I've tried to prove this theorem, which is very simple, but is a kind of practice for me.
Let $a,b$ be two positive integers. Therefore, if $a+b$ is a composite number, $frac(\frac{a}{l}) + frac(\frac{b}{l}) = 0$ or $frac(\frac{a}{l}) + frac(\frac{b}{l}) = 1$, for some $l \in \mathbb{N}$, $l \neq 1$.
My proof:
If $a+b$ is composite, there's some $l,k \in \mathbb{N}, 1<l $ such that ${a+b \over l}=k$. If we suppose $l$ is a factor of both $a,b$, $frac({a \over l})+ frac({b \over l}) = 0$. But, if we denote $a=c_al+d_a$ and $b=c_bl+d_b$, for $d_a,d_b \in \mathbb{Z_+^*};|d_a|,|d_b|<l$, then ${a+b \over l}={c_al+d_a+c_bl+d_b \over l}= c_a+c_b+{d_a+d_b \over l}$. Since ${a+b \over l}$ is an integer, ${d_a+d_b \over l}$ must be an integer too. Here we have only two possibilites:${d_a+d_b \over l}=0$ or ${d_a+d_b \over l}= \pm 1$ (because $|d_a|,|d_b|<l$). From the first hypothesis, ${d_a+d_b \over l}=0 \iff {d_a \over l} = {-d_b \over l} \implies frac({d_a \over l}) = frac(-{d_b \over l}) \implies frac({d_a \over l})+frac({d_b \over l}) = 1 \implies frac(c_a+{d_a \over l})+frac(c_b+{d_b \over l}) = 1 \implies frac(a)+frac(b) = 1 $. From the second hypothesis, ${d_a+d_b \over l}= \pm 1 \iff {d_a \over l}= \pm 1 -{d_b \over l} \implies frac({d_a \over l})= frac(\pm 1 -{d_b \over l}) \implies frac({d_a \over l})= frac(-{d_b \over l}) \implies frac({d_a \over l})= 1-frac( {d_b \over l}) \implies frac({d_a \over l})+frac({d_b \over l}) = 1 \implies frac(c_a+{d_a \over l})+frac(c_b+{d_b \over l}) = 1 \implies frac(a)+frac(b) = 1$
Q.E.D.
Why $d_a,d_b \in \mathbb{Z_+^*}$ ?
$d_a,d_b \in \mathbb{N_+^*}$ is enough since $a,b \in \mathbb{N_+^*}$ and $c_a$ and $c_b$ can be equal to $0$.

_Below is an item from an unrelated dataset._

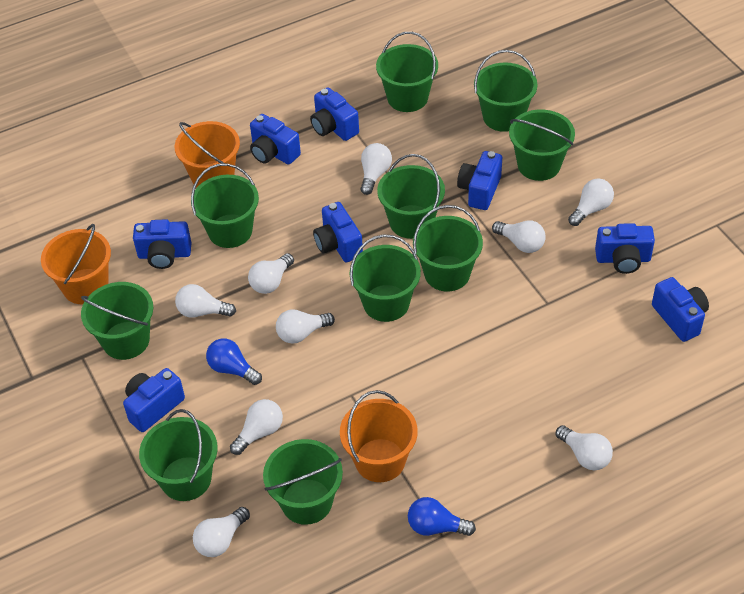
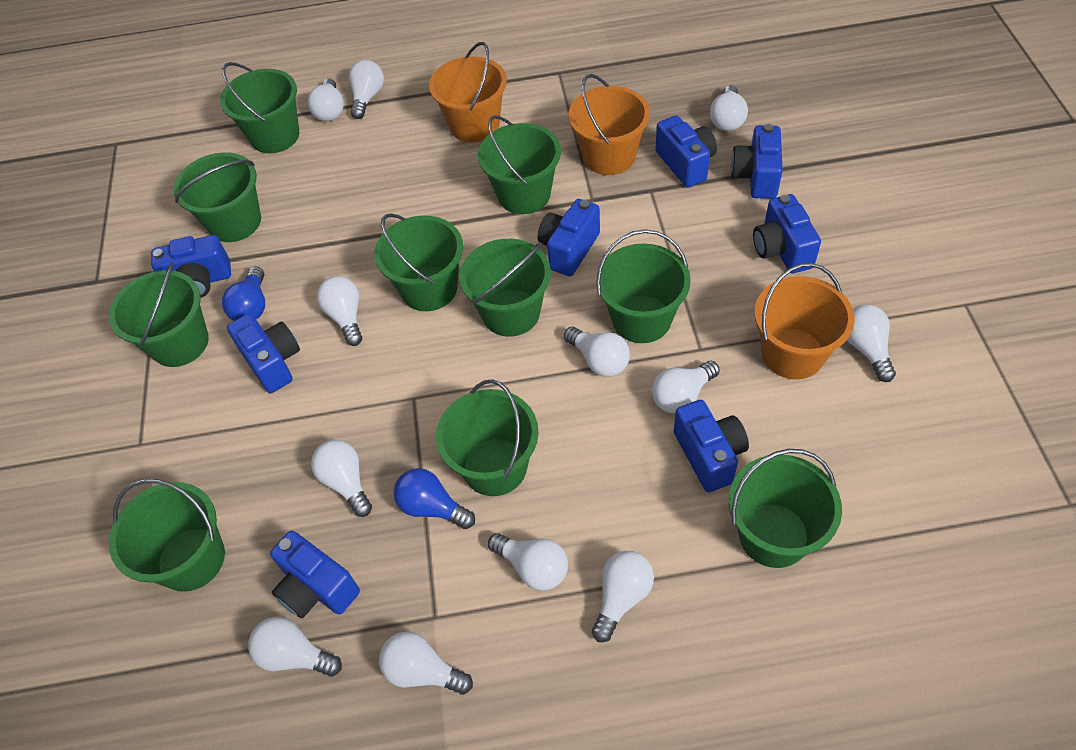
white light bulb: 9 -> 12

Therefore $frac(\frac{d_a}{l}) + frac(\frac{d_b}{l}) = $$0$ or $1$ since $\frac{a+b}{l}$ is an integer and $0\leq d_a, d_b$
EDIT
Since $0\leq d_a, d_b< l$, $0\leq \frac{d_a}{l}< 1$ and $0\leq \frac{d_b}{l}< 1$ so $0\leq \frac{d_a}{l}+\frac{d_b}{l}< 2$ or $\frac{d_a+d_b}{l}=\frac{a+b}{l}-c_a-c_b$ is an integer so $\frac{d_a+d_b}{l}=0$ or $1$ and $frac(\frac{d_a}{l}) + frac(\frac{d_b}{l}) = $$0$ or $1$